Consigne 1 -> Recopiez le texte sur les mots bretons pour dire baiser entre « añ est connu » et « à votre tante). », inclus, en renommant « enfant » en « bambin ».

Texte fourni ->
^^^^^^^^^^^^^^^^

Le baiser (Pok) symbole affriolant de la nouvelle campagne pour apprendre le breton
L’actualité de la langue bretonne ce sont ces affiches que vous verrez partout pour vous inciter à apprendre ou à parfaire votre breton dans les cours du soir. Pok qui accompagne des lêvres purpurines c’est donc le baiser. L’occasion pour moi de rendre hommage à Martial Menard, disparu il y a 7 ans, pour avoir consacré une chronique à ce mot magique, commun à toutes les langues celtiques.
Il y a trois mots pour dire baiser en breton : pok, bouch et añ.
añ est connu depuis le moyen age sous la forme aff, il est exclusivement employé pour un baiser d’enfant. Les deux ff marque la nasalisation. Cette forme nasalisée est surtout employé dans le Trégor, ailleur on dit a. Ainsi ober añ ou ober a, signifie donner un baiser à un enfant. Il existe un diminutif ober añik.
Ainsi on dira : Ro añig da data (Donne un baiser à papa), Roit un añ d’ho moereb (donnez un baiser à votre tante).
Le mot bouch est employé communément en Cornouaille et en vannetais. C’est un emprunt au français. Il y a bien sur plusieurs variantes : le bouch trouz (baiser qui fait du bruit) est bien connu, pour les autres il y a un glissement progressif du plaisir entre les bouchig tomm (baiser chaud) et les bouch sot ( baiser de folie).
Les Léonards très pudiques ne connaissent du nom bouch que le sens de poulain : Pegement ar bouch ? (C’est combien le poulain ?) demandaient-ils dans les foires et les Cornouaillais de répondre Ur bouch ne vez ket gwerzhet, ur bouch a vez roet ( Un « bouch » ça ne se vend pas, ça se donne !).
Le challenge des amoureux était de laerezh ur pok (voler un baiser) et une fois l’affaire conclue on les voyait bezañ bepred pok-pok ( se donner des baisers fréquents).

^^^^^^^^^^^^^^^^

Données fournies ->

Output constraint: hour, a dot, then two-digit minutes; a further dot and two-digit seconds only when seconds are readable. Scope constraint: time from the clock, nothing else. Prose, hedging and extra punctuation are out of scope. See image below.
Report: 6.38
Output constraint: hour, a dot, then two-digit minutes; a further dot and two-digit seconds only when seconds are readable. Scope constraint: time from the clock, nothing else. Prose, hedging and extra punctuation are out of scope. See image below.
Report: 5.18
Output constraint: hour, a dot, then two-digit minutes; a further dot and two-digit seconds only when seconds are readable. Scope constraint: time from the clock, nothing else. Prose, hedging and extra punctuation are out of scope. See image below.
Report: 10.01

^^^^^^^^^^^^^^^^

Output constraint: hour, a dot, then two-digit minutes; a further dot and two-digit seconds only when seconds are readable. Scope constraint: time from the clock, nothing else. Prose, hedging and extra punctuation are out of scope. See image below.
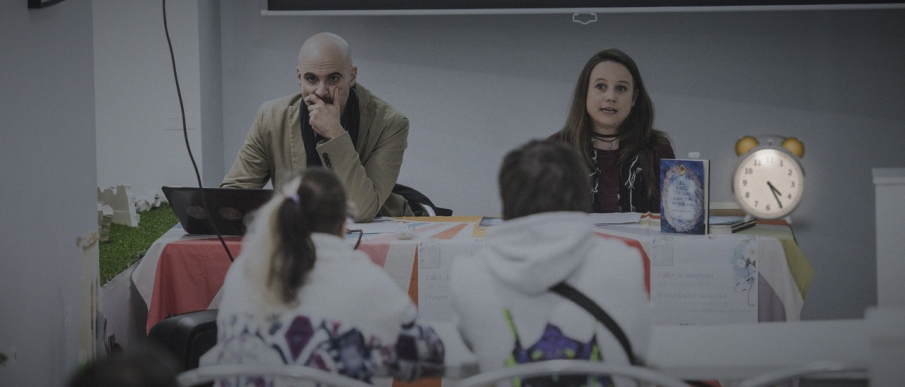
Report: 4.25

^^^^^^^^^^^^^^^^

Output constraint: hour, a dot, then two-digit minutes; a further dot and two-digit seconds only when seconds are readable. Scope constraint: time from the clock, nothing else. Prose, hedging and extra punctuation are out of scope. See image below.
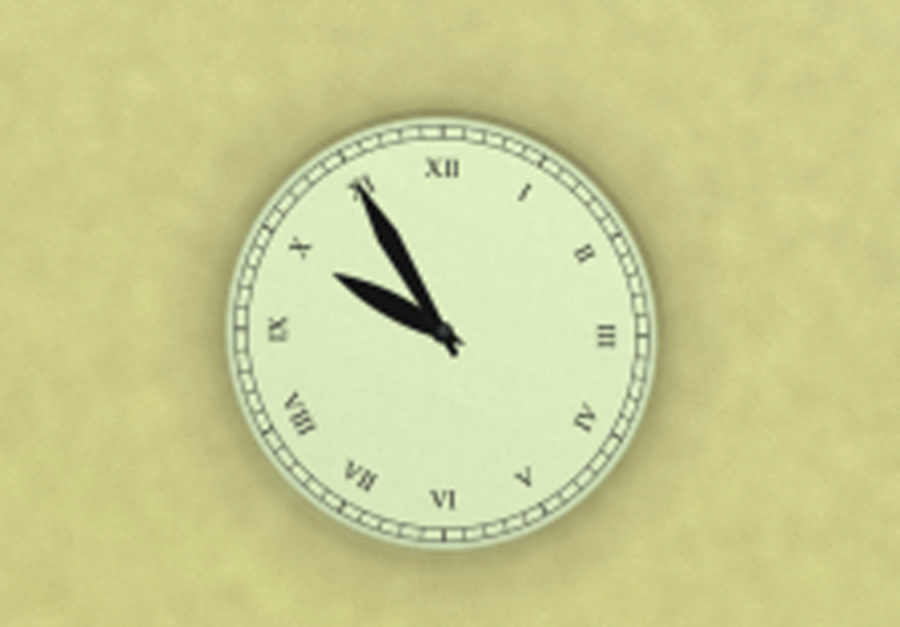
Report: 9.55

^^^^^^^^^^^^^^^^

Consigne 2 -> Comptez les lignes des entrées qui contiennent la chaîne « Report » et donnez uniquement ce nombre.

Résultat 1 ->
añ est connu depuis le moyen age sous la forme aff, il est exclusivement employé pour un baiser d’bambin. Les deux ff marque la nasalisation. Cette forme nasalisée est surtout employé dans le Trégor, ailleur on dit a. Ainsi ober añ ou ober a, signifie donner un baiser à un bambin. Il existe un diminutif ober añik.
Ainsi on dira : Ro añig da data (Donne un baiser à papa), Roit un añ d’ho moereb (donnez un baiser à votre tante).

Résultat 2 -> 5